Nel migliore dei casi invece esse saranno ridotte . Nel peggiore,  il bilancio della Difesa verrà invece trattato come un Bancomat , da cui attingere per soddisfare necessità contingenti . Cosa che del resto nel nostro paese è già accaduta , e più di una volta !

Da considerare poi come per dar vita alla NATO di domani l’Alleanza sia destinata a mutare profondamente , portando avanti un processo , quello di trasformazione , che non è mai a costo zero , checche’ se ne dica ,  e rischia  invece di rivelarsi parecchio costoso qualora non si voglia incidere ne’ sulla sua coerenza ne’ sulla sua qualità.

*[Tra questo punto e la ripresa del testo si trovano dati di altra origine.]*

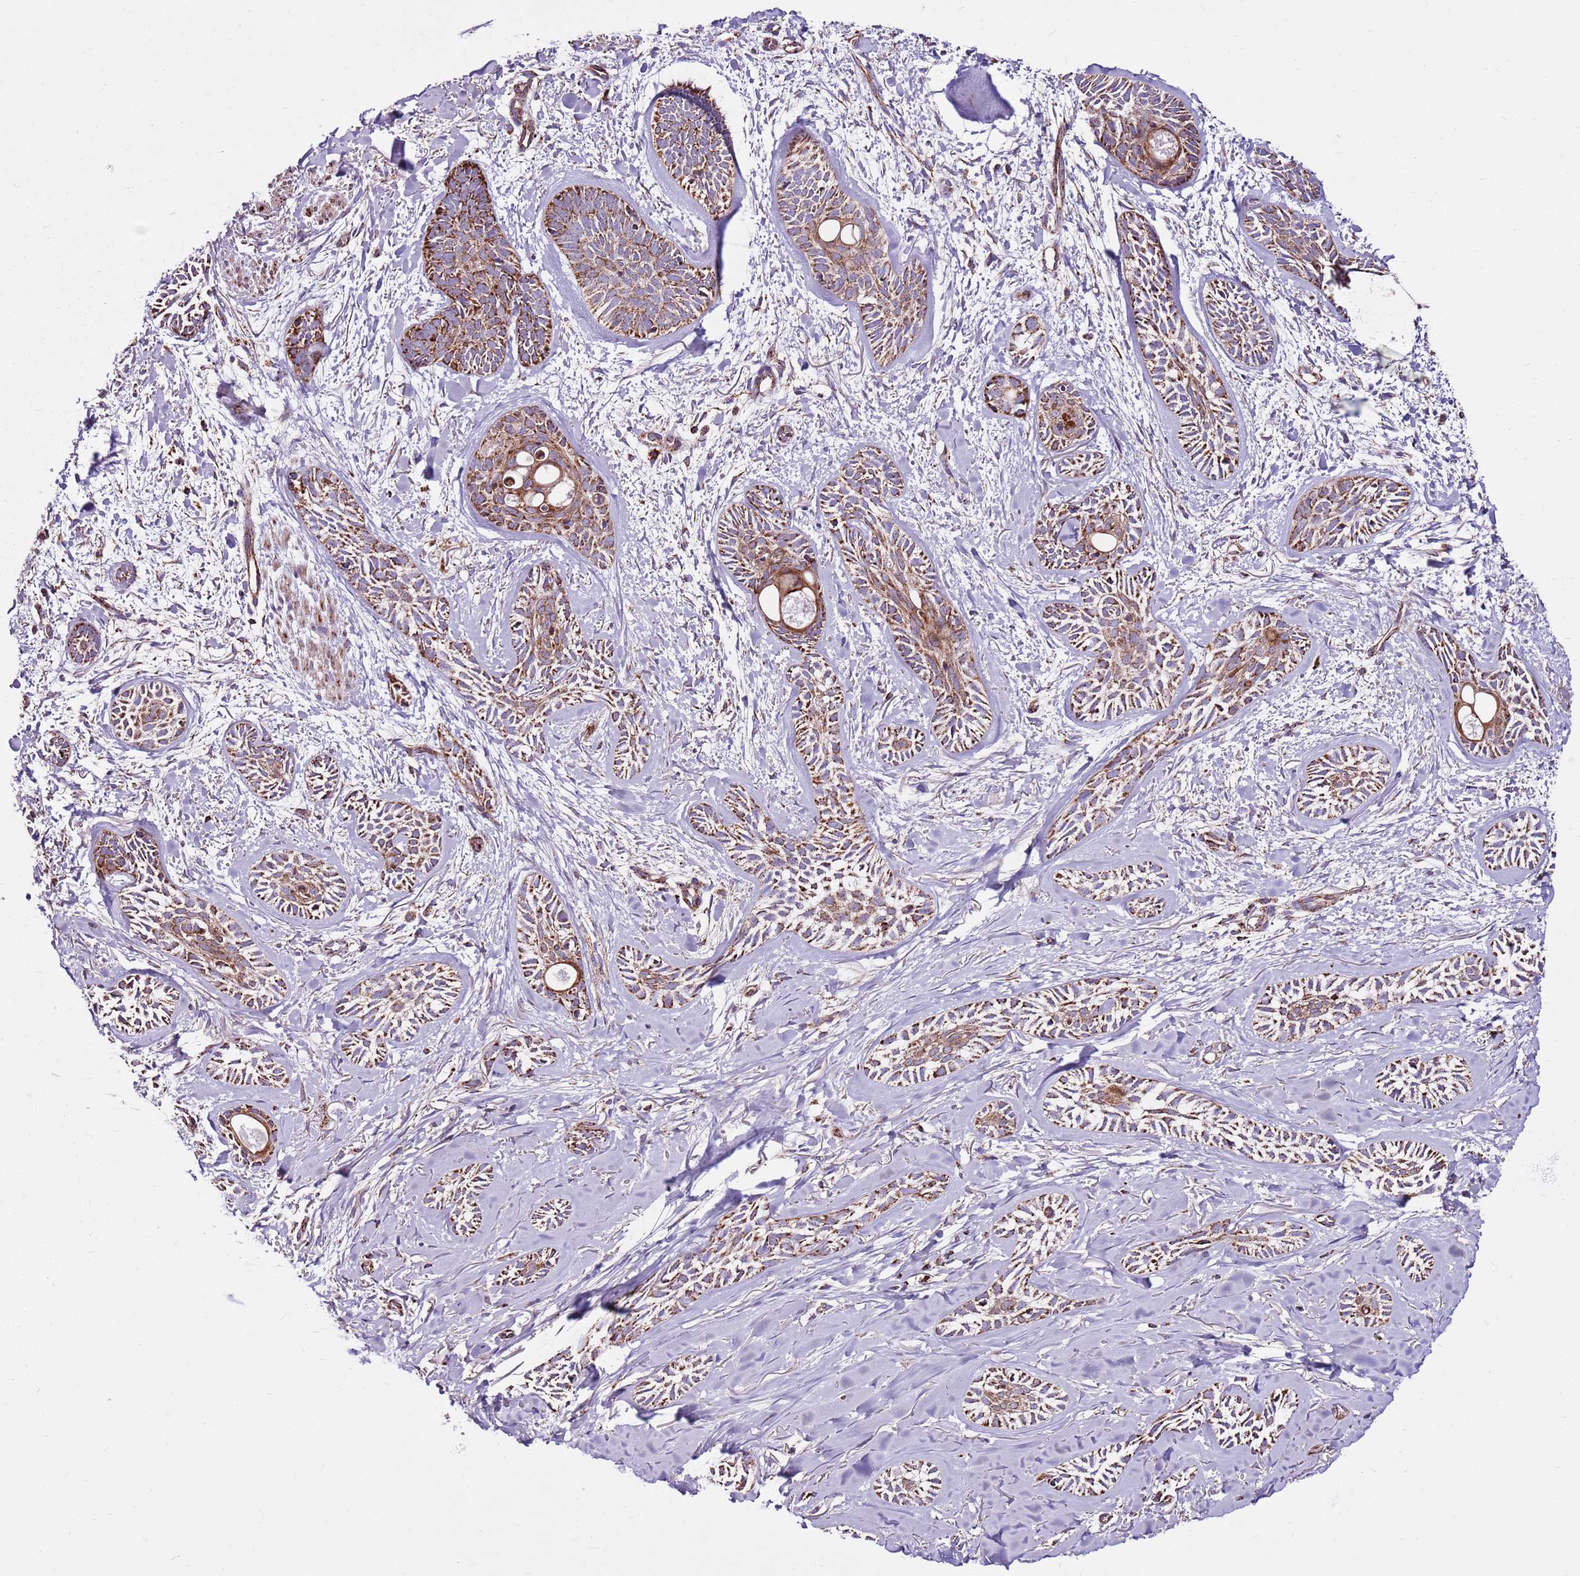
{"staining": {"intensity": "strong", "quantity": ">75%", "location": "cytoplasmic/membranous"}, "tissue": "skin cancer", "cell_type": "Tumor cells", "image_type": "cancer", "snomed": [{"axis": "morphology", "description": "Basal cell carcinoma"}, {"axis": "topography", "description": "Skin"}], "caption": "Protein analysis of skin cancer (basal cell carcinoma) tissue shows strong cytoplasmic/membranous expression in about >75% of tumor cells.", "gene": "HECTD4", "patient": {"sex": "female", "age": 59}}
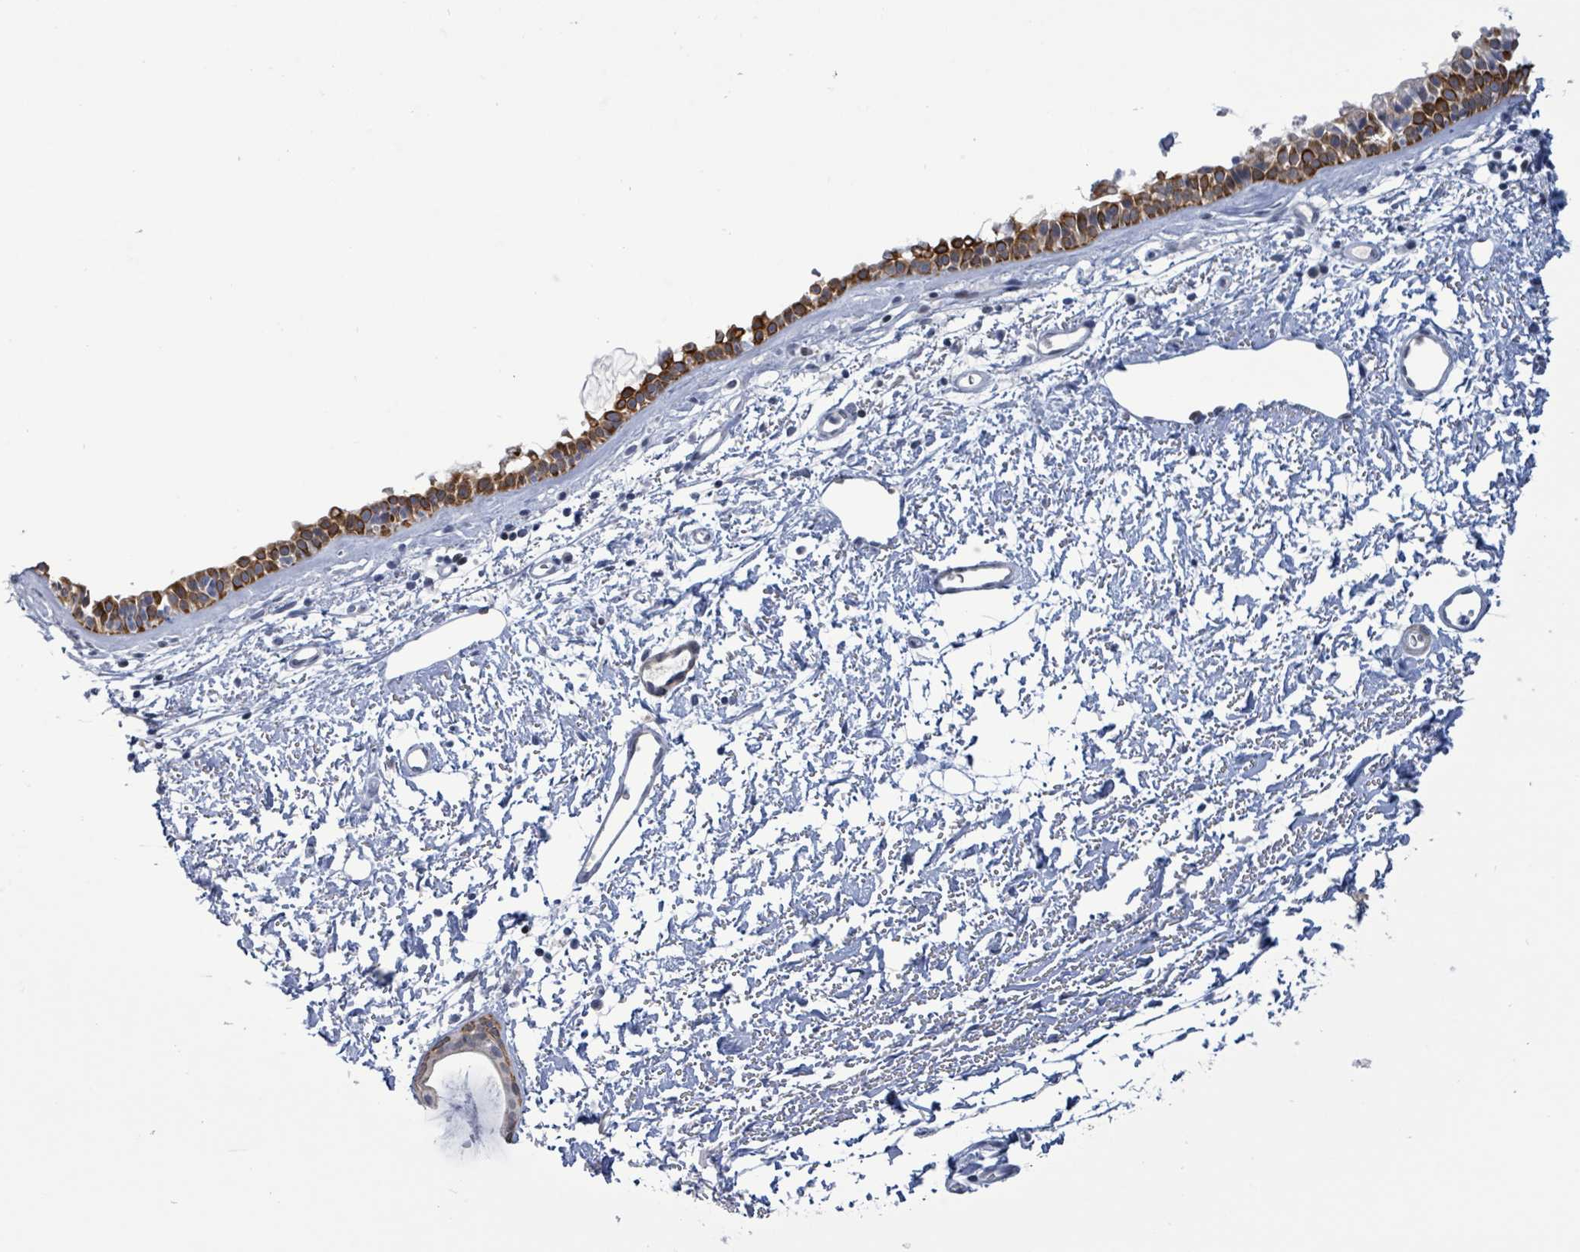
{"staining": {"intensity": "strong", "quantity": ">75%", "location": "cytoplasmic/membranous"}, "tissue": "nasopharynx", "cell_type": "Respiratory epithelial cells", "image_type": "normal", "snomed": [{"axis": "morphology", "description": "Normal tissue, NOS"}, {"axis": "topography", "description": "Cartilage tissue"}, {"axis": "topography", "description": "Nasopharynx"}], "caption": "Immunohistochemistry (IHC) of benign human nasopharynx shows high levels of strong cytoplasmic/membranous expression in approximately >75% of respiratory epithelial cells.", "gene": "NTN3", "patient": {"sex": "male", "age": 56}}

Per riassumere quindi l’Alleanza è già chiamata ad affrontare necessità di rapido adattamento ad una situazione esterna per il momento non perfettamente definita e che appare ancora  aperta a diverse possibili soluzioni.

A tutto ciò si associa poi per lei  il dovere di impostare , in contemporanea , anche una trasformazione interna di dimensioni tali da risultare probabilmente la più radicale che l’Alleanza abbia mai dovuto subire.

L’intero processo dovrà infine avvenire in tempi relativamente ridotti e nell’ambito di disponibilità finanziarie del tutto inadeguate alla bisogna.

Ce ne è da far tremare le vene ai polsi a chiunque !
In ogni caso però , come dicevamo all’inizio :”Se c’è qualcosa che deve essere assolutamente riconosciuto alla Alleanza Atlantica è quanto essa sia dura a morire!”